Caroline notó que le venía un dolor. Y cuando se le propagó por todo el cuerpo, se puso tensa y rompió a sudar, pero no abrió los labios para proferir queja ninguna, mirando en cambio a la matrona como para decirle: «No me oirás gritar; pertenezco a una raza tan fuerte como la que más de todas las mujeres que has conocido, y voy a darte pruebas de mi coraje.»

Mairead le secó la cara y le tentó el pulso.

—Sería mejor para todos nosotros y para usted misma que se relajase un poco, milady. Entonces, todo marcha mejor. —Cuando otra serie de dolores tampoco arrancó el menor grito, Mairead miró a la parturienta con mirada compasiva. Inclinándose sobre ella de modo que los demás no la oyesen, le dijo—: No demostrará ni ganará nada portándose de este modo o del otro. En esta situación, todas somos exactamente iguales… Deje de reprimirse, querida.

—No puedo… —susurró Caroline—. No puedo.

El médico se llevó aparte a Roger y le dijo:

—Todo marcha bien. Ahora la señora O'Neill preparará a su esposa, lord Roger. Creo que usted debería esperar fuera.

—Hemos decidido estar juntos mientras me sea posible.

Ian Cruikshank emitió un sonido inarticulado. Y pensó que era un caso extraño, pero muy bonito. Vaya pareja rara aquélla, tercos como el infierno, pero tan unidos. Rascándose la cabeza, intentó imaginar el origen de aquella compenetración tan grande, y terminó con un gesto de asentimiento.

—Bueno —dijo—, pero manténgase apartado; no nos estorbe.

Fuera, las tinieblas de la noche aumentaban, y a pesar de que los dolores se intensificaban hasta extremos desgarradores, Caroline seguía negándose a gritar. Cuando habían transcurrido ya siete horas, Mairead tocó al médico por el hombro.

—Ahora viene —dijo.

Roger se levantó y acudió a la orilla de la cama para coger la mano de su esposa.

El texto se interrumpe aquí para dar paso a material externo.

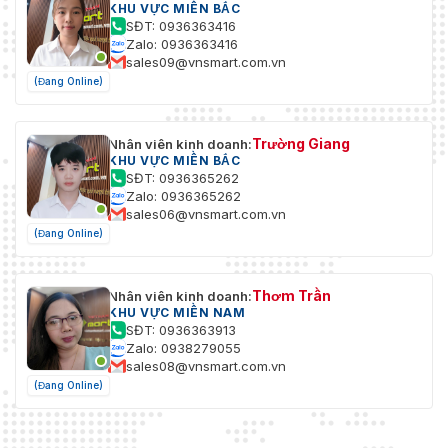
KHU VỰC MIỀN BẮC
SĐT: 0936363416
Zalo: 0936363416
sales09@vnsmart.com.vn
(Đang Online)
Trường Giang
Nhân viên kinh doanh:
KHU VỰC MIỀN BẮC
SĐT: 0936365262
Zalo: 0936365262
sales06@vnsmart.com.vn
(Đang Online)
Thơm Trần
Nhân viên kinh doanh:
KHU VỰC MIỀN NAM
SĐT: 0936363913
Zalo: 0938279055
sales08@vnsmart.com.vn
(Đang Online)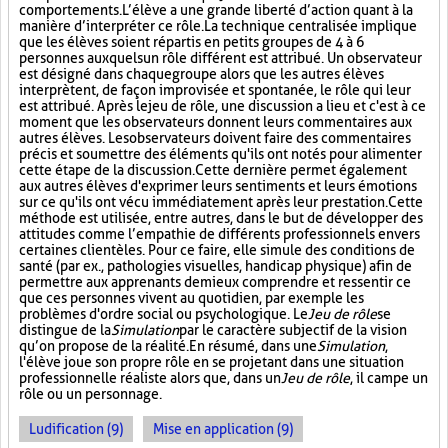
comportements. L’élève a une grande liberté d’action quant à la
manière d’interpréter ce rôle. La technique centralisée implique
que les élèves soient répartis en petits groupes de 4 à 6
personnes auxquels un rôle différent est attribué. Un observateur
est désigné dans chaque groupe alors que les autres élèves
interprètent, de façon improvisée et spontanée, le rôle qui leur
est attribué. Après le jeu de rôle, une discussion a lieu et c'est à ce
moment que les observateurs donnent leurs commentaires aux
autres élèves. Les observateurs doivent faire des commentaires
précis et soumettre des éléments qu'ils ont notés pour alimenter
cette étape de la discussion. Cette dernière permet également
aux autres élèves d'exprimer leurs sentiments et leurs émotions
sur ce qu'ils ont vécu immédiatement après leur prestation. Cette
méthode est utilisée, entre autres, dans le but de développer des
attitudes comme l’empathie de différents professionnels envers
certaines clientèles. Pour ce faire, elle simule des conditions de
santé (par ex., pathologies visuelles, handicap physique) afin de
permettre aux apprenants de mieux comprendre et ressentir ce
que ces personnes vivent au quotidien, par exemple les
problèmes d'ordre social ou psychologique. Le
Jeu de rôle
se
distingue de la
Simulation
par le caractère subjectif de la vision
qu’on propose de la réalité. En résumé, dans une
Simulation
,
l'élève joue son propre rôle en se projetant dans une situation
professionnelle réaliste alors que, dans un
Jeu de rôle
, il campe un
rôle ou un personnage.
Ludification (9)
Mise en application (9)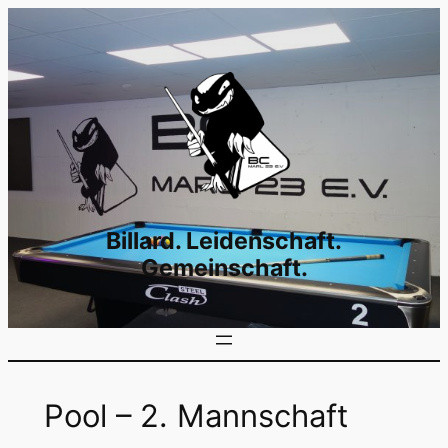
Zum
Inhalt
springen
Billard. Leidenschaft.
Gemeinschaft.
Pool – 2. Mannschaft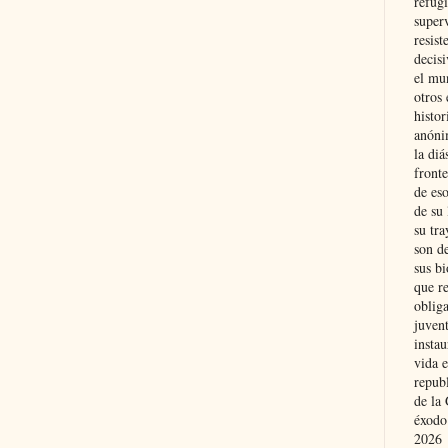
refugi
superv
resist
decis
el mu
otros 
histo
anóni
la diá
fronte
de eso
de su 
su tra
son d
sus bi
que r
obliga
juvent
insta
vida e
repub
de la 
éxodo
2026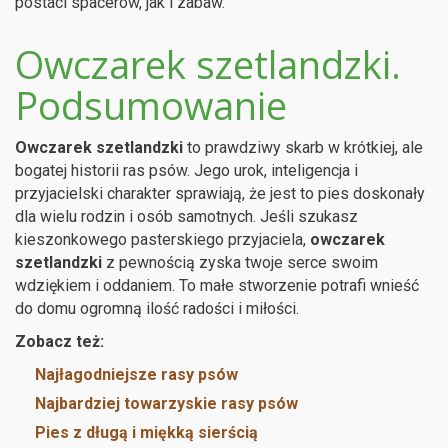
postaci spacerów, jak i zabaw.
Owczarek szetlandzki.
Podsumowanie
Owczarek szetlandzki
to prawdziwy skarb w krótkiej, ale
bogatej historii ras psów. Jego urok, inteligencja i
przyjacielski charakter sprawiają, że jest to pies doskonały
dla wielu rodzin i osób samotnych. Jeśli szukasz
kieszonkowego pasterskiego przyjaciela,
owczarek
szetlandzki
z pewnością zyska twoje serce swoim
wdziękiem i oddaniem. To małe stworzenie potrafi wnieść
do domu ogromną ilość radości i miłości.
Zobacz też:
Najłagodniejsze rasy psów
Najbardziej towarzyskie rasy psów
Pies z długą i miękką sierścią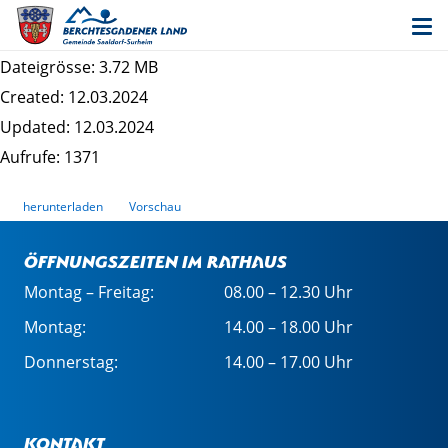
Satzung für die öffentliche
Entwässerungsanlage (Entwässerungssatzung)
Dateigrösse: 3.72 MB
Created: 12.03.2024
Updated: 12.03.2024
Aufrufe: 1371
herunterladen
Vorschau
Öffnungszeiten im Rathaus
Montag – Freitag:
08.00 – 12.30 Uhr
Montag:
14.00 – 18.00 Uhr
Donnerstag:
14.00 – 17.00 Uhr
Kontakt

—Empuje, milady —decía Mairead—, eso es, empuje, cariño, empuje…

—¡Freddie! ¡Freddie! —gritó Caroline en el momento de nacer Jeremy—. ¡Papá! ¡Papá!

3

Finola tomó la más tremenda decisión de su vida y resolvió llevarla a efecto sin titubeos y sufrir todas las humillaciones precisas, porque vistos por sus propios ojos, había cometido unos pecados enormes.

La casa del párroco era la mejor de toda la parte alta, y así había de ser, según la tradición de la Iglesia. No seguía el modelo de las sencillas casitas de labrador, sino que constaba de dos pisos y era tan grande y hermosa como las que poseían los protestantes más distinguidos de Ballyutogue. La viuda O'Donnelly, ama del cura, dio entrada a Finola y la hizo pasar a una habitación pequeña pero bonita, con unos sillones blandos y profundos que los feligreses habían comprado años antes.